Game Frank comes up short
By Steve Ninvalle in
New York
Stabroek News
May 14, 2001
After two unregistered trips to the canvas Raul Frank's `Midnight train to Georgia', pulled slowly out of Madison Square Garden Saturday night minus Vernon Forrest, whom he had promised would have been on it.
The latter captured the vacant International Boxing Federation welterweight title following a 12-round unanimous decision over Frank on the Felix Trinidad versus William Joppy undercard. Two referees saw the fight 118-110 while the other had Frank winning not a single round, scoring the bout 120-108 in Forrest's favour.
Attempting to become the second Guyanese to win a world title a determined and game Frank was out hustled by the more hungry American who kept his unbeaten winning streak and dreams of bigger paydays in tact.
However, the Guyanese exhibited a rock solid chin and excellent physical condition in what could be labelled a good defeat. Throughout the bout Forrest, the last man to beat WBC champion `Sugar' Shane Mosley, connected with more telling combinations and ended throwing 693 punches and landing 261. In comparison Frank threw 559 punches and landed 196.
Taking the ring to Topac Shakur's `Till the end of Time', Forrest, who at 6" 1' is the tallest current welterweight champion, went to work on his opponent's body from the opening round.
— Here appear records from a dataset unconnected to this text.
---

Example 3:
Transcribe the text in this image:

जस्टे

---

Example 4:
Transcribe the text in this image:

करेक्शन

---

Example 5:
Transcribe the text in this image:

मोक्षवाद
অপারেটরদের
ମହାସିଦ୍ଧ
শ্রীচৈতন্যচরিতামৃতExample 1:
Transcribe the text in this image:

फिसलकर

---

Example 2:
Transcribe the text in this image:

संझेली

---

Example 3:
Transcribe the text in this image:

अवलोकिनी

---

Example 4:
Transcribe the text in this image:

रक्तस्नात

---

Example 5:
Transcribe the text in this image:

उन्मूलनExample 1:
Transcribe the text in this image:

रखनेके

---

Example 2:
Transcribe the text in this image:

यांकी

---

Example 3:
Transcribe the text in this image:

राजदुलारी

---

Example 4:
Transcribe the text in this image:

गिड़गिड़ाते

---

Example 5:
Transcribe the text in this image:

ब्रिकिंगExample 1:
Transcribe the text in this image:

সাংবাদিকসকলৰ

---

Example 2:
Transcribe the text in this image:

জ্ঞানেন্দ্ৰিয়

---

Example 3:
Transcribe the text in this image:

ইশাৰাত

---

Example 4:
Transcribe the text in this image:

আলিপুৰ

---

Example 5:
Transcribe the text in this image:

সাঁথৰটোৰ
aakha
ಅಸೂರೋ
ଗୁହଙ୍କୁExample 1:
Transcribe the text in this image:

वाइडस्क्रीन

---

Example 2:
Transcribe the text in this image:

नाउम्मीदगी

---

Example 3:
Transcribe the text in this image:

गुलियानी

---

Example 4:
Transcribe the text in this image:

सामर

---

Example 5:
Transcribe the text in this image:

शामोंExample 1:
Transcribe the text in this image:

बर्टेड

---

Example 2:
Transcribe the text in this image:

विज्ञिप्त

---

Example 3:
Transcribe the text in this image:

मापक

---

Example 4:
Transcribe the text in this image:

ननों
By the second stanza the fighters had their first toe-to-toe exchange with the cautious Frank beginning to find the target. Forrest replied to a stinging right cross from Frank with an equally effective right/left combination to end the third round. The ensuing three rounds proved Frank's best of the evening. In the fifth a vicious right to the body hurt Forrest, forcing him to hold. The next round saw Frank's jab at work and the former number one ranked IBF welterweight seemed on the verge of taking control. However, the 29-year-old Forrest bounced back to take round seven after stunning Frank with a right hook and following up with pepper-laced combinations.
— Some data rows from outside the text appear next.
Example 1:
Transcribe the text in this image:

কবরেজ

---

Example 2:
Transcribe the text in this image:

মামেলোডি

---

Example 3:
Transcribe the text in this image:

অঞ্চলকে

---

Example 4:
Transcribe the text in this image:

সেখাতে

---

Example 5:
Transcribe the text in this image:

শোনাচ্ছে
With the fight aging, Frank resorted to one punch combinations while Forrest kept pressuring and landed more. Local boxing technician Maurice `Bizzy' Boyce conceded that his Godson had been convincingly beaten. "Frank applied the wrong style of fighting. It was all right when he was jabbing but he needed to use more right hands. I think that it was a mistake for him to stop going to the body," Boyce told Stabroek Sport.
"He hurt Forrest in the fourth round and his man was holding. However, he did not continue with the pressure in the other round. That rather let his opponent off. He should have continued with the right hand to the body. It was open to him. In my mind Raul gave away that fight," said Boyce.
Stabroek Sport was unable to contact either the champion or Frank after the fight but was reliably informed that Forrest had gone to see a doctor after complaining of hurting his hand in the third round and cramps in his legs.
Saturday's bout was the second time the two fighters had met in the past year. They first fought on August 26 last but an accidental head butt in round three resulted in a no- contest. Frank's record has dived to 23-4-1 with 12 knockouts.